A Tourist in My Own City

Taylor Davis
Walking Chicago
Published in
2 min readOct 18, 2016
Looking South from the John Hancock

For the past six weeks, walking all over Chicago has opened my senses to the beauty of Chicago and will fall arriving, I simply can’t help falling in love with my city. Going into Levan Hall classroom number 307, I was pretty sure that I would learn little to none about the city that I lived in for my whole life. This course totally opened my eyes and my view of Chicago, especially after doing the TILT from one thousand feet above! From now on I enjoy exploring and wondering around the city, in fact I stopped using google maps to find the fastest way to get to my destination. So I could say by walking Chicago, it brought out the more relaxed me and creative side by getting to choose what path I take.

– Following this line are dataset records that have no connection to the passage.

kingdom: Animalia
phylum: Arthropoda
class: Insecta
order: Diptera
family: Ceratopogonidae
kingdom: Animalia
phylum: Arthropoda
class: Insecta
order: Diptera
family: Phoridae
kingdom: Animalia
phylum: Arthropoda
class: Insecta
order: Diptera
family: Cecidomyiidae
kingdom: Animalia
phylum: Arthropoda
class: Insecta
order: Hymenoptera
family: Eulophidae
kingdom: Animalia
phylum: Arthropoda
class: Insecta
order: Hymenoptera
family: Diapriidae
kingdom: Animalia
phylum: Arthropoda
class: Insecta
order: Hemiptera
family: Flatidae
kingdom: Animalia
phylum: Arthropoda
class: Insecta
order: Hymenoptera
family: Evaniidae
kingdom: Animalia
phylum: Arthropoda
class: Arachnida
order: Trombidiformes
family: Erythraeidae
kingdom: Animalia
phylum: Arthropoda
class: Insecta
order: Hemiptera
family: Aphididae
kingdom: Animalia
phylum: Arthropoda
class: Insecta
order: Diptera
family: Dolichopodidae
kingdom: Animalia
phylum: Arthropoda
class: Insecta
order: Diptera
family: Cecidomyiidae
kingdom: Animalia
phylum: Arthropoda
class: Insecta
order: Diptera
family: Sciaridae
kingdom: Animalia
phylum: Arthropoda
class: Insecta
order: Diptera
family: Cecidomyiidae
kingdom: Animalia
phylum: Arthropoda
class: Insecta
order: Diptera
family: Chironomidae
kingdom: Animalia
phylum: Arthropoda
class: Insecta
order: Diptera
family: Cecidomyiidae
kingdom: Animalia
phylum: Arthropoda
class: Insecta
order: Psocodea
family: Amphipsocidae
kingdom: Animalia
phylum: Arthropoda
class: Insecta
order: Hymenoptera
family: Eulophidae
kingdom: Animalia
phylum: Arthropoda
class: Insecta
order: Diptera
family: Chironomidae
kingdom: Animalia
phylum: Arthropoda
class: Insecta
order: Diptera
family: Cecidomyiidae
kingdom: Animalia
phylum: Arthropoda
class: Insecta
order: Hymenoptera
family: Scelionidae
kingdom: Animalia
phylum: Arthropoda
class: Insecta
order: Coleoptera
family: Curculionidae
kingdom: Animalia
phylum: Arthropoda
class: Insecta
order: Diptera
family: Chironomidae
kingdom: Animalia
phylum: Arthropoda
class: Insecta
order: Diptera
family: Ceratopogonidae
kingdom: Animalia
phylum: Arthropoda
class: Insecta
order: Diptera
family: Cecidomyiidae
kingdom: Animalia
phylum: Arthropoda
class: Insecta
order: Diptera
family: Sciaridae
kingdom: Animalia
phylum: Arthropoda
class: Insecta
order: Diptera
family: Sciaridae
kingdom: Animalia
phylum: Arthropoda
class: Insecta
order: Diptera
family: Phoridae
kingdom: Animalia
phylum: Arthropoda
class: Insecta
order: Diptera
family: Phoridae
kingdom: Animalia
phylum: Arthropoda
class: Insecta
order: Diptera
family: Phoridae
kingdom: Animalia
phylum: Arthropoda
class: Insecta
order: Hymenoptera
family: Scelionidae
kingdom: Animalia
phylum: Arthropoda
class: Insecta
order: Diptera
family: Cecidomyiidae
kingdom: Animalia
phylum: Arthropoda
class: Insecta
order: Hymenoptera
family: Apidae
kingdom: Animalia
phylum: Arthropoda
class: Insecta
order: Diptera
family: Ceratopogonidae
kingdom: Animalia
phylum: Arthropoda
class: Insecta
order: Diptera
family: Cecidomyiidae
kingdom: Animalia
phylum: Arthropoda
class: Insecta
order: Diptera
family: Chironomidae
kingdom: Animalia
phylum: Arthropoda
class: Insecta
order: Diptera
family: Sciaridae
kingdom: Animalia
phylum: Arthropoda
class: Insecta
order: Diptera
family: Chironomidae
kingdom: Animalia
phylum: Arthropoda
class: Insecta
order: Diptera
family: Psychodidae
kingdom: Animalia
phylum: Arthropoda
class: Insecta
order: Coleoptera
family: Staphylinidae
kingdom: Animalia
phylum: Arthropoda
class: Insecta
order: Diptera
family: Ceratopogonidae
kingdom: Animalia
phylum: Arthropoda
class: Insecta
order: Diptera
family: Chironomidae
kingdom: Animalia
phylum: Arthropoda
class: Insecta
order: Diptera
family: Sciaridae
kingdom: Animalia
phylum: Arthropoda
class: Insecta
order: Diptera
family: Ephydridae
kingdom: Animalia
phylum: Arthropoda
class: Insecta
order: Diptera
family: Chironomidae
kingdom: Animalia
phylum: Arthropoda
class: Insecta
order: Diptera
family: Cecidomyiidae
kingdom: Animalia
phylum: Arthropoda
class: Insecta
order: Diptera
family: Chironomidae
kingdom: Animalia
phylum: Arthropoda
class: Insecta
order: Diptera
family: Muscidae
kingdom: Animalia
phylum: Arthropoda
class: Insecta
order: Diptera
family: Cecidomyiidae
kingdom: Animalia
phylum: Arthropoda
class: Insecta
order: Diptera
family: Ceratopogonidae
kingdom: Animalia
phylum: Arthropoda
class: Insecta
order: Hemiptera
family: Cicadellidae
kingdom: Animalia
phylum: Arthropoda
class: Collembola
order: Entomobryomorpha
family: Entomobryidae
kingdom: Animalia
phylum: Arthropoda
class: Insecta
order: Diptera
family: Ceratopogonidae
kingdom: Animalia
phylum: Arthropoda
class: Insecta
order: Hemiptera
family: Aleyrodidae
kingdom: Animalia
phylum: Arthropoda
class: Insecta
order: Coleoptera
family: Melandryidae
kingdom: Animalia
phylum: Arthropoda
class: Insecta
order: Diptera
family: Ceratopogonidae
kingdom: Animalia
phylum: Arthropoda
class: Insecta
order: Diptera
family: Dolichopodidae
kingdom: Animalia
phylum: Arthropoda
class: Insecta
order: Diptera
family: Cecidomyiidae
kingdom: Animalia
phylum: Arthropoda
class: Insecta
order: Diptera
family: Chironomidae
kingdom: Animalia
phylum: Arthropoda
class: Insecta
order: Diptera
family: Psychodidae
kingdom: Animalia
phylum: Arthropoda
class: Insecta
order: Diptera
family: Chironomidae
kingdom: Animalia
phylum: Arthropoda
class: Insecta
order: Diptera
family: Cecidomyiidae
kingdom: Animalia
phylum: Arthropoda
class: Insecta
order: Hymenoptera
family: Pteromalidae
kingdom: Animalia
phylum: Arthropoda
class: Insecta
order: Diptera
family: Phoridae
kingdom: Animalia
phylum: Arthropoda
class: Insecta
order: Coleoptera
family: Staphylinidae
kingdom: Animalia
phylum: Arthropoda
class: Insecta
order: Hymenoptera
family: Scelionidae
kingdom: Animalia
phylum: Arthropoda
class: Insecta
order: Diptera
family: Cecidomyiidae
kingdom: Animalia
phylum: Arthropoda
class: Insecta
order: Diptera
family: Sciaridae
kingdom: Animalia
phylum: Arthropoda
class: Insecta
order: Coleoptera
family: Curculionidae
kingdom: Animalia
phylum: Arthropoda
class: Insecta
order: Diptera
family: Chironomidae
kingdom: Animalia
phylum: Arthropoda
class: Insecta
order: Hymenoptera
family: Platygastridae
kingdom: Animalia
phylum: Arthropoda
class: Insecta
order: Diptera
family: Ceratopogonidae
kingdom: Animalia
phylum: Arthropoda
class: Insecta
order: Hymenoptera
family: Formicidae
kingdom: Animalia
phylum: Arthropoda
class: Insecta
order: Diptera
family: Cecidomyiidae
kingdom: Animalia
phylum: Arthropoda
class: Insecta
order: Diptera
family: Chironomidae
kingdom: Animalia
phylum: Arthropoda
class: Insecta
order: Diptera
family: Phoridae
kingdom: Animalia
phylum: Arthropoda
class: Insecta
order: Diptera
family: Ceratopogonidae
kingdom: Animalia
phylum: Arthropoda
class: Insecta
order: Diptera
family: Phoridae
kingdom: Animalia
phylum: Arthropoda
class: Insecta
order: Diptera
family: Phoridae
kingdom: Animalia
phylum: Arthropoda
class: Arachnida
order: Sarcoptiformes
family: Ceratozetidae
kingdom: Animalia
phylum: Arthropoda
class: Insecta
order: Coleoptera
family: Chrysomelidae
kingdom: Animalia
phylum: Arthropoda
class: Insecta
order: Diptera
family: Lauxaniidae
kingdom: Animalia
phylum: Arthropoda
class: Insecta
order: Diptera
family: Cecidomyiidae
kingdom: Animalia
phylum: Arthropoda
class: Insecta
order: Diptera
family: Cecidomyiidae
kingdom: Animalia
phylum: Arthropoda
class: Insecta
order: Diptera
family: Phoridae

I n the image above is a photo taken during one of my walks along the lake shore path, and from looking at this picture alone, one would wonder why out of hundreds of photos of Chicago why did this one made it to the top. That reason goes back to immersion week watching the video about a the strings of yarn and some of the strings overlap or cross others and how in real life each person has a footprint as their mark. With looking below at different footprints of different shapes and sizes it remind me of how many people walked on this exact path and in this case be reminded on how many people been on this path, or imagining all of the footprints that we don’t see. Here show how walkable the city really is and with walking all over places I haven’t yet explored, I feel abroad as if I was a tourist.

Time-Lapse of Cloud Gate

Chicago is a city that always changes but stays the same and evolves the same as a human bean over their life. The city reflects my past as a child but my future as well for my major in Finance. At the same time the city reflects the people who live there. Chicago has made me the creative, diverse, unique adventurer that I am today.